• _What needs to be done_
Although the records contain pictures, only their text should be repeated, exactly as it stands.

• _Information given_
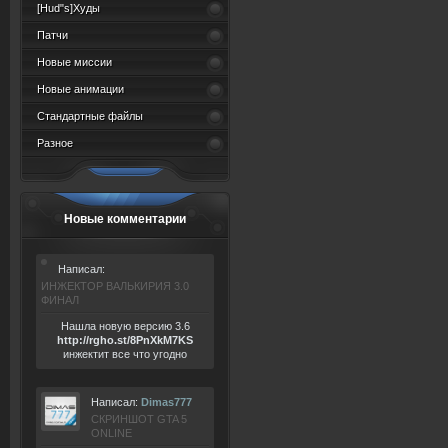
[Hud"s]Худы
Патчи
Новые миссии
Новые анимации
Стандартные файлы
Разное
Новые комментарии
Написал:
ИНЖЕКТОР ВАЛЬКИРИЯ 3.0
ФИНАЛ
Нашла новую версию 3.6
ht
tp:/
/rgho.
st/8P
nXkM7KS
инжектит все что угодно
Написал:
Dimas777
СКРИНШОТ GTA 5
ONLINE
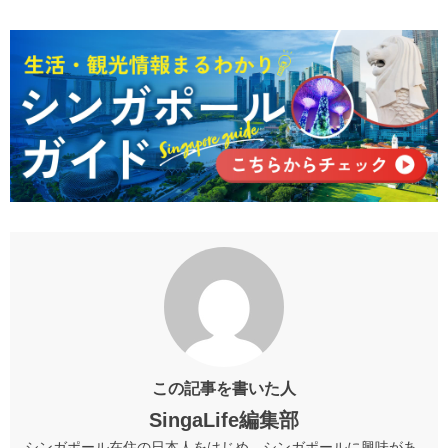
この記事を書いた人
SingaLife編集部
シンガポール在住の日本人をはじめ、シンガポールに興味があ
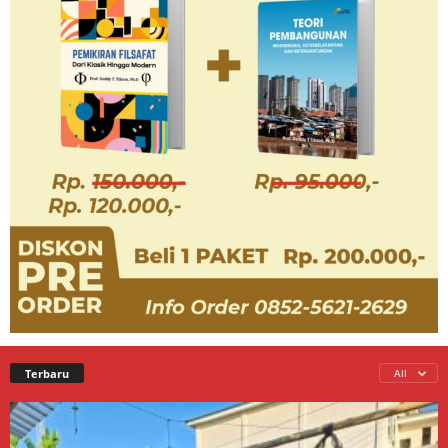
Terbaru
All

• _Result of the exercise_
[Hud"s]Худы
Патчи
Новые миссии
Новые анимации
Стандартные файлы
Разное
Новые комментарии
Написал:
ИНЖЕКТОР ВАЛЬКИРИЯ 3.0
ФИНАЛ
Нашла новую версию 3.6
ht
tp:/
/rgho.
st/8P
nXkM7KS
инжектит все что угодно
Написал:
Dimas777
СКРИНШОТ GTA 5
ONLINE
この記事を書いた人
SingaLife編集部
シンガポール在住の日本人をはじめ、シンガポールに興味があ
Terbaru
All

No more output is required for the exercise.